Se considera el año 1909 como la edad de oro de la vacunación. Con la presencia de la vacuna contra la poliomielitis, se agregaron las reclamadas contra el sarampión, la parotiditis y la rubéola. La vacuna contra la varicela surgió en los años 70 en Japón. Hasta entonces, la ciencia venía  recurriendo a las vacunas de microorganismos vivos. Dio un paso adelante y logró el desarrollo de las vacunas inactivadas para combatir la polio, la rabia, la encefalitis japonesa y la hepatitis A. En 1954 y en medio de la zozobra causada por la polio se descubrió otra vacuna contra ese mal.

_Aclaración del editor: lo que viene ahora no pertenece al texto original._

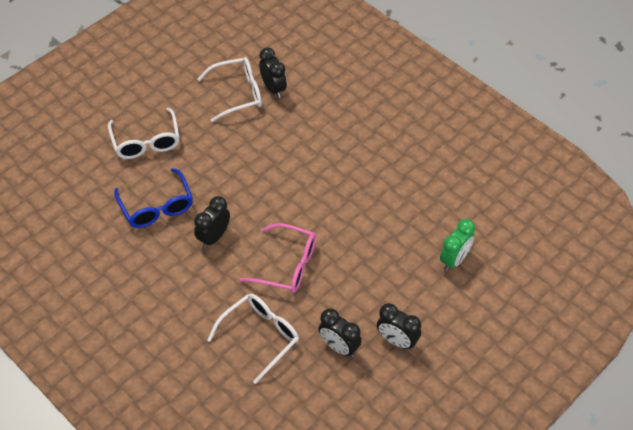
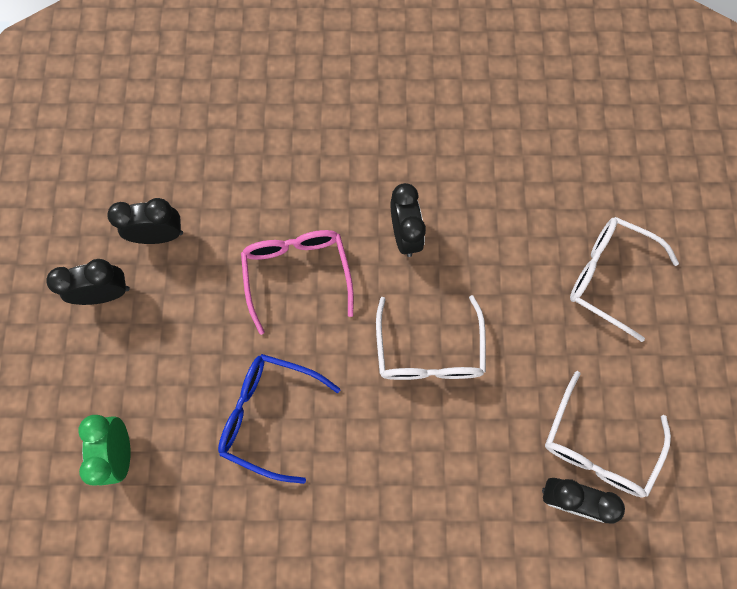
camera: 135 degrees right, 20 degrees up
(157, 207) = (500, 214): blue glasses -> blue glasses (269, 415)
(260, 336) = (247, 178): white glasses -> white glasses (429, 352)
(287, 265) = (297, 273): pink glasses -> pink glasses turned 105 degrees clockwise

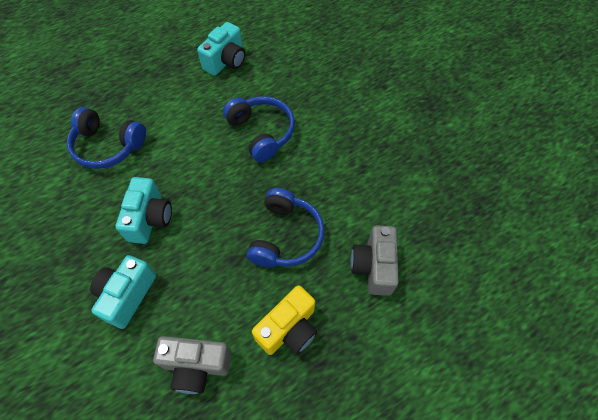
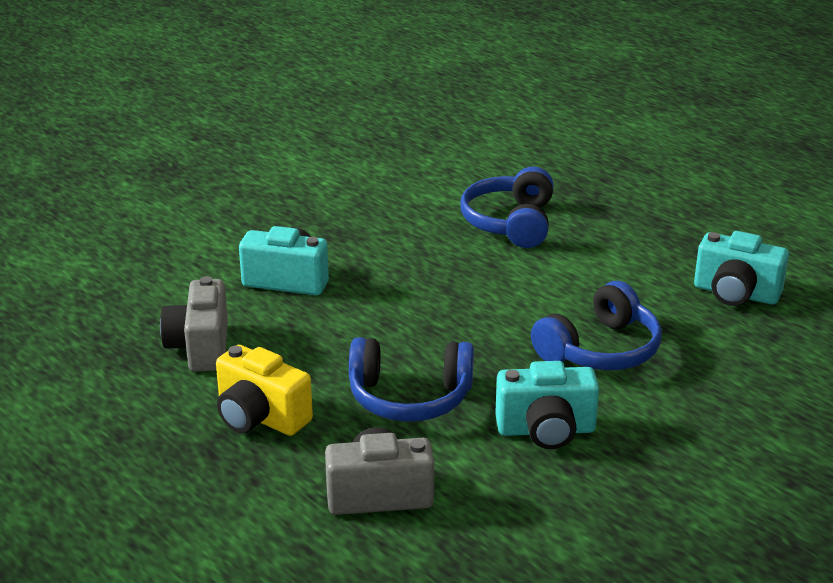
camera: 80 degrees right, 30 degrees down
(150, 219) = (404, 276): turquoise camera -> turquoise camera (546, 430)

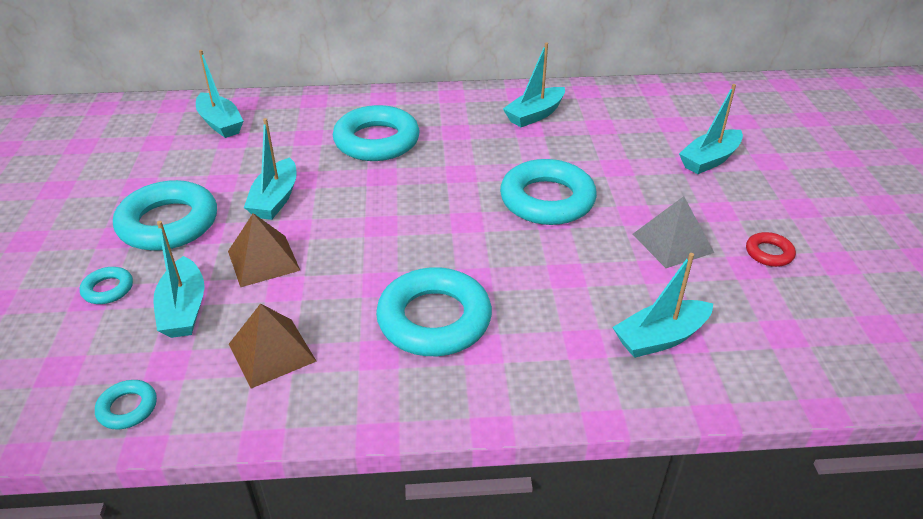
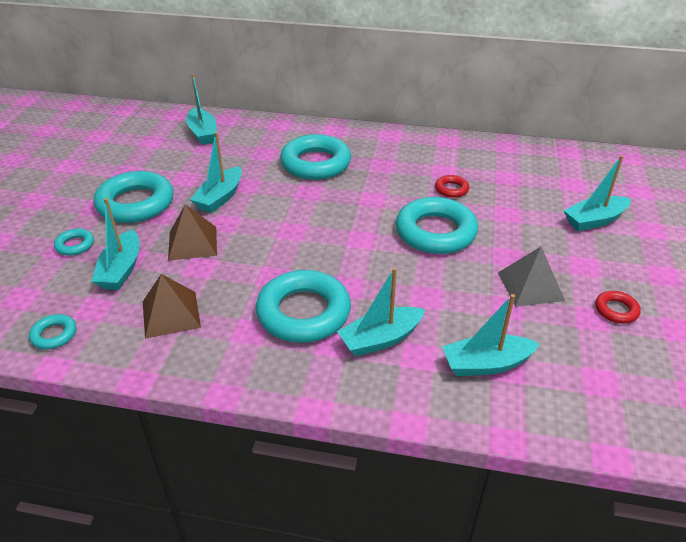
camera: 15 degrees right, 0 degrees up
(534, 115) = (454, 160): turquoise boat -> turquoise boat (380, 339)
(545, 148) = (451, 189): none -> red ring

Como se puede apreciar, la ciencia no ha dado paso al cansancio. Al contrario, ha ido redoblando esfuerzos. En el transcurso de los años 1970 y 1980 el trabajo en laboratorio dio espacio a las vacunas preparadas con proteínas purificadas o polisacáridos capsulares, con una pequeña parte de las células o microorganismos completos, en cantidad suficiente para defender la vida humana. Las vacunas antimeningocócica, las antineumocócica y la primera generación de vacunas contra el Haemophilus influenzae tipo E, son muestra de ello.

Hoy en día se menciona en el campo médico la era de las vacunas conjugadas y sobre todo de la ingeniería genética para los casos de vacunas ADN recombinantes en casos de hepatitis B, vigentes desde 1986.

¿Qué sucederá en el caso del coronavirus, la terrible COVID-19? Hasta el momento se cita adelantos significativos. Algo más, se han logrado inversiones que permitirán a futuro la mundialización de la vacuna. Las pruebas en seres humanos se avecinan. Las investigaciones están dando paso a las pruebas clínicas. La ciencia peruana no es ajena a estos experimentos.